Все мое время в России я тратила на заботу о маленьких сиротах и обучение их моему искусству. Говорить или даже намекать, что я большевичка,— это чушь! Чушь! Чушь!
У причала они были встречены толпой друзей, которые сопровождали их до отеля «Уолдорф-Астория».
Поскольку после всех этих изнурительных переживаний оставалось только четыре дня до первого появления перед американской публикой после почти пятилетнего отсутствия, Айседора нуждалась в максимальном отдыхе, комфорте и уходе, которые только могло предоставить ей это знаменитое пристанище.
Заключительное слово о гротескной ситуации было сказано на следующий день в «Нью-Йорк Уорлд» остроумным Хейвудом Брауном:
«Никто, кроме чиновника иммиграционных властей, не додумался бы до того, что Айседора Дункан была и будет чем-либо, кроме как танцовщицей.

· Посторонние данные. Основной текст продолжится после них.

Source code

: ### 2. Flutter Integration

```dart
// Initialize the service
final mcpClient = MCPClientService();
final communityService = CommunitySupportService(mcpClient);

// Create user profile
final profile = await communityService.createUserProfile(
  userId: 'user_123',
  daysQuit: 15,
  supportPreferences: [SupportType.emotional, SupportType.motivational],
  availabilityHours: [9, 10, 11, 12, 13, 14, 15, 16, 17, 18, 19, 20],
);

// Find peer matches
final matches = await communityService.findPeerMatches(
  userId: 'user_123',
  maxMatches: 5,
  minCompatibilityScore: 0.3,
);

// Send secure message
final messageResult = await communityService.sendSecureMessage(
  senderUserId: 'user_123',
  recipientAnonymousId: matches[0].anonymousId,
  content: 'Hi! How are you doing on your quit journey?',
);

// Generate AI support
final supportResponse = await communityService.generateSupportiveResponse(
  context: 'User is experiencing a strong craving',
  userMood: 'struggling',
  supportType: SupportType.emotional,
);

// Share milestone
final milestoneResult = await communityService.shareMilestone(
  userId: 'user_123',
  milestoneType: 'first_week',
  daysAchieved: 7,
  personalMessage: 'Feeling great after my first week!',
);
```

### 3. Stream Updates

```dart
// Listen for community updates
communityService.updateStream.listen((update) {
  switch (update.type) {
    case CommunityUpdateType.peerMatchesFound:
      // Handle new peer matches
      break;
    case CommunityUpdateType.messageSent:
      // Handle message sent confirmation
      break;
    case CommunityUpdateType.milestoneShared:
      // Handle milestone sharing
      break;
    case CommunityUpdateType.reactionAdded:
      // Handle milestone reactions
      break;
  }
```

Мы знать не хотим, какие у нее политические взгляды, и не можем представить себе ничего менее существенного. Она — первоклассная артистка, которая революционизировала танец не только в Америке, но и во всем мире. Она заслуживает сердечного приема в своей собственной стране, а отнюдь не тупого хамства».

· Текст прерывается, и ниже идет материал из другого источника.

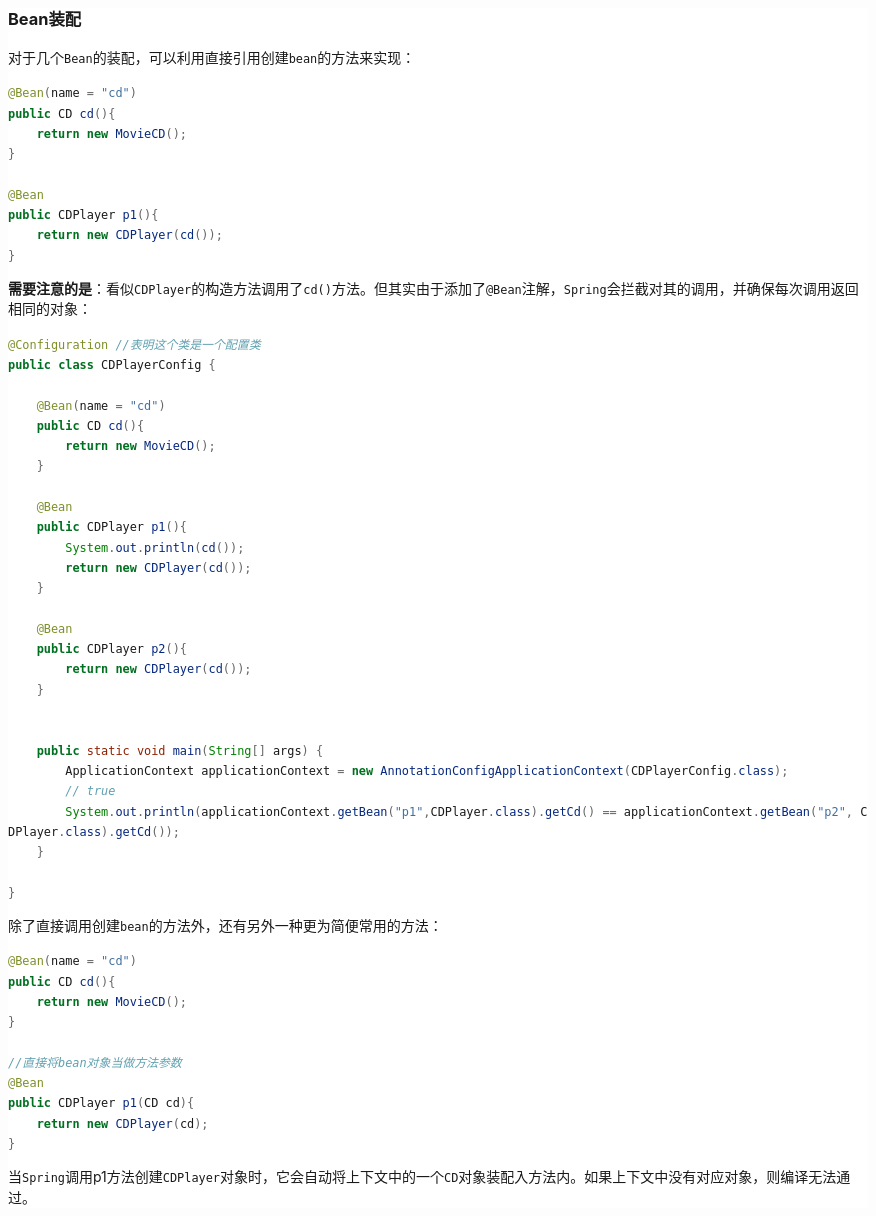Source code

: ### Bean装配

对于几个`Bean`的装配，可以利用直接引用创建`bean`的方法来实现：
```java
@Bean(name = "cd")
public CD cd(){
    return new MovieCD();
}

@Bean
public CDPlayer p1(){
    return new CDPlayer(cd());
}
```

**需要注意的是**：看似`CDPlayer`的构造方法调用了`cd()`方法。但其实由于添加了`@Bean`注解，`Spring`会拦截对其的调用，并确保每次调用返回相同的对象：
```java
@Configuration //表明这个类是一个配置类
public class CDPlayerConfig {

    @Bean(name = "cd")
    public CD cd(){
        return new MovieCD();
    }

    @Bean
    public CDPlayer p1(){
        System.out.println(cd());
        return new CDPlayer(cd());
    }

    @Bean
    public CDPlayer p2(){
        return new CDPlayer(cd());
    }


    public static void main(String[] args) {
        ApplicationContext applicationContext = new AnnotationConfigApplicationContext(CDPlayerConfig.class);
        // true
        System.out.println(applicationContext.getBean("p1",CDPlayer.class).getCd() == applicationContext.getBean("p2", CDPlayer.class).getCd());
    }

}
```

除了直接调用创建`bean`的方法外，还有另外一种更为简便常用的方法：
```java
@Bean(name = "cd")
public CD cd(){
    return new MovieCD();
}

//直接将bean对象当做方法参数
@Bean
public CDPlayer p1(CD cd){
    return new CDPlayer(cd);
}
```
当`Spring`调用p1方法创建`CDPlayer`对象时，它会自动将上下文中的一个`CD`对象装配入方法内。如果上下文中没有对应对象，则编译无法通过。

...Субботним вечером 13 января 1923 года и вечером в понедельник Айседора Дункан дала два последних своих представления в Нью-Йорке. Затем, в конце месяца, утомленная ведущейся против нее кампанией в печати, обеспокоенная состоянием душевного и физического здоровья своего мужа, которого его достойный сожаления опыт с контрабандным спиртным отнюдь не улучшил, издержавшаяся до необходимости взять деньги для оплаты проезда в долг у Лоэнгрина, она отплыла в сопровождении Есенина и Жанны, своей верной горничной. Она избрала так называемый сухогруз, пароход «Джордж Вашингтон», и перед тем, как он отчалил, она еще раз высказала свои мысли собравшимся репортерам:
На самом деле мне не следовало бы говорить ни слова вам, газетчикам. Вы следили за ходом моего турне, в котором я так надеялась заработать достаточно денег, чтобы послать моим голодающим детям в Москву. Вместо того чтобы получить деньги, мне пришлось занять их у друзей.

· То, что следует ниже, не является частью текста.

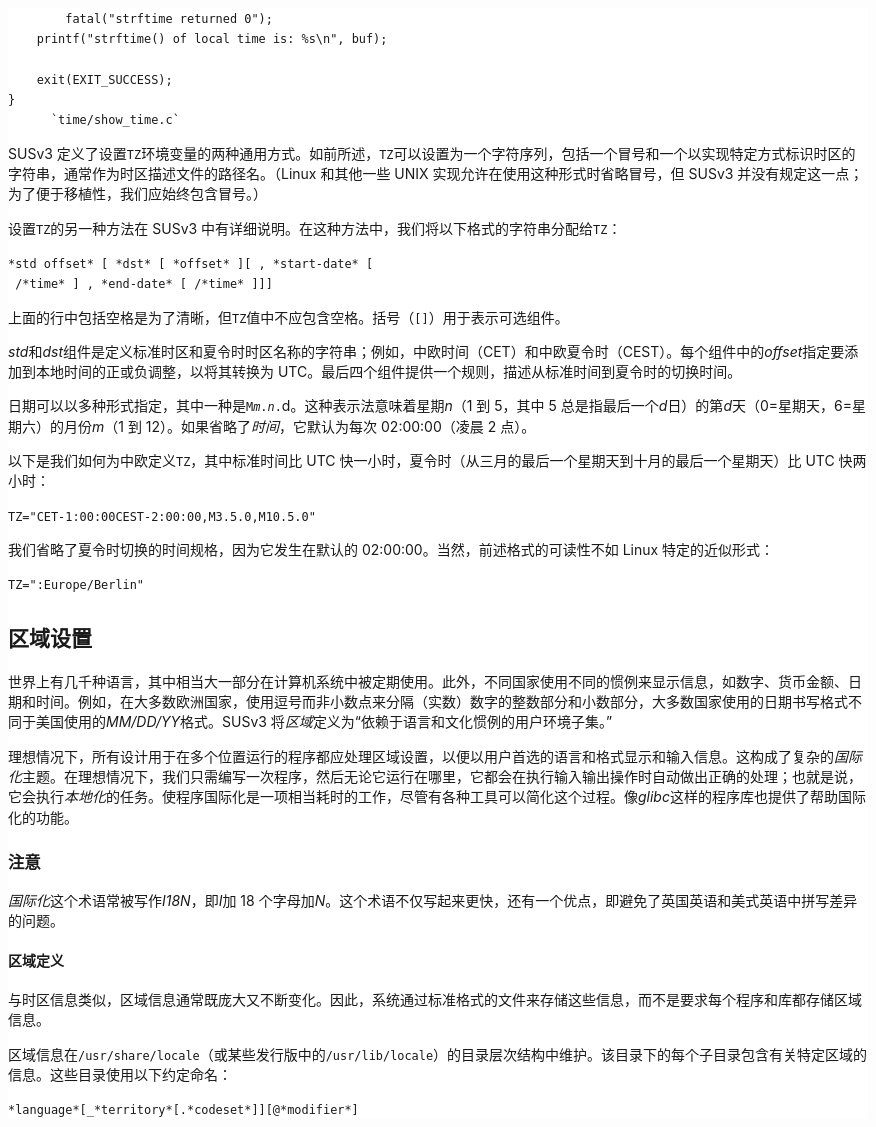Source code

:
 ```
        fatal("strftime returned 0");
    printf("strftime() of local time is: %s\n", buf);

    exit(EXIT_SUCCESS);
}
      `time/show_time.c`
```

SUSv3 定义了设置`TZ`环境变量的两种通用方式。如前所述，`TZ`可以设置为一个字符序列，包括一个冒号和一个以实现特定方式标识时区的字符串，通常作为时区描述文件的路径名。（Linux 和其他一些 UNIX 实现允许在使用这种形式时省略冒号，但 SUSv3 并没有规定这一点；为了便于移植性，我们应始终包含冒号。）

设置`TZ`的另一种方法在 SUSv3 中有详细说明。在这种方法中，我们将以下格式的字符串分配给`TZ`：

```
*std offset* [ *dst* [ *offset* ][ , *start-date* [
 /*time* ] , *end-date* [ /*time* ]]]
```

上面的行中包括空格是为了清晰，但`TZ`值中不应包含空格。括号（`[]`）用于表示可选组件。

*std*和*dst*组件是定义标准时区和夏令时时区名称的字符串；例如，中欧时间（CET）和中欧夏令时（CEST）。每个组件中的*offset*指定要添加到本地时间的正或负调整，以将其转换为 UTC。最后四个组件提供一个规则，描述从标准时间到夏令时的切换时间。

日期可以以多种形式指定，其中一种是`M`*`m`*`.`*`n`*`.`d。这种表示法意味着星期*n*（1 到 5，其中 5 总是指最后一个*d*日）的第*d*天（0=星期天，6=星期六）的月份*m*（1 到 12）。如果省略了*时间*，它默认为每次 02:00:00（凌晨 2 点）。

以下是我们如何为中欧定义`TZ`，其中标准时间比 UTC 快一小时，夏令时（从三月的最后一个星期天到十月的最后一个星期天）比 UTC 快两小时：

```
TZ="CET-1:00:00CEST-2:00:00,M3.5.0,M10.5.0"
```

我们省略了夏令时切换的时间规格，因为它发生在默认的 02:00:00。当然，前述格式的可读性不如 Linux 特定的近似形式：

```
TZ=":Europe/Berlin"
```

## 区域设置

世界上有几千种语言，其中相当大一部分在计算机系统中被定期使用。此外，不同国家使用不同的惯例来显示信息，如数字、货币金额、日期和时间。例如，在大多数欧洲国家，使用逗号而非小数点来分隔（实数）数字的整数部分和小数部分，大多数国家使用的日期书写格式不同于美国使用的*MM/DD/YY*格式。SUSv3 将*区域*定义为“依赖于语言和文化惯例的用户环境子集。”

理想情况下，所有设计用于在多个位置运行的程序都应处理区域设置，以便以用户首选的语言和格式显示和输入信息。这构成了复杂的*国际化*主题。在理想情况下，我们只需编写一次程序，然后无论它运行在哪里，它都会在执行输入输出操作时自动做出正确的处理；也就是说，它会执行*本地化*的任务。使程序国际化是一项相当耗时的工作，尽管有各种工具可以简化这个过程。像*glibc*这样的程序库也提供了帮助国际化的功能。

### 注意

*国际化*这个术语常被写作*I18N*，即*I*加 18 个字母加*N*。这个术语不仅写起来更快，还有一个优点，即避免了英国英语和美式英语中拼写差异的问题。

#### 区域定义

与时区信息类似，区域信息通常既庞大又不断变化。因此，系统通过标准格式的文件来存储这些信息，而不是要求每个程序和库都存储区域信息。

区域信息在`/usr/share/locale`（或某些发行版中的`/usr/lib/locale`）的目录层次结构中维护。该目录下的每个子目录包含有关特定区域的信息。这些目录使用以下约定命名：

```
*language*[_*territory*[.*codeset*]][@*modifier*]
```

Ваши газеты посвящали целые страницы деталям моей частной жизни во время турне; что я ела, что пила, с кем общалась, но никогда ни слова о моем искусстве. Материализм — проклятие Америки. Последний раз вы видите меня в Америке. Лучше я буду жить в России на черном хлебе и водке, чем здесь в лучших отелях. Вы ничего не знаете о любви, пище духовной и об искусстве.
Россия свободна. Здесь люди не знают, что это такое. Свобода здесь? Тьфу! Ваша капиталистическая пресса погубила мое турне, потому что я приехала сюда научить людей тому, что свобода действительно есть. Вы — народ, который не хочет искусства. Когда я приехала сюда дать вам настоящее искусство, меня загнали на Эллис-Айленд. Любого здесь, кто высказывает свое мнение, правительство отдает под суд, но они не могут удержать никого от пьянства!
Что касается «сухого закона», как они это называют, то для меня нет запретных областей. Некоторые из спиртных напитков, которые я здесь пила, могли бы убить слона. Это могло убить и меня, если бы я осталась здесь подольше. Так что это, возможно, и к лучшему, что я возвращаюсь в Москву.
Если бы я приехала в эту страну как иностранный финансист, чтобы одолжить денег, мне был бы оказан прекрасный прием. Но так как я приехала сюда всего лишь как известная артистка, то меня и послали на Эллис-Айленд, как опасную личность. Я не анархистка и не большевичка. Мой муж и я — мы революционеры. Все гении, достойные так называться, таковы. Каждый артист сегодня должен быть таков, если хочет оставить след в мире.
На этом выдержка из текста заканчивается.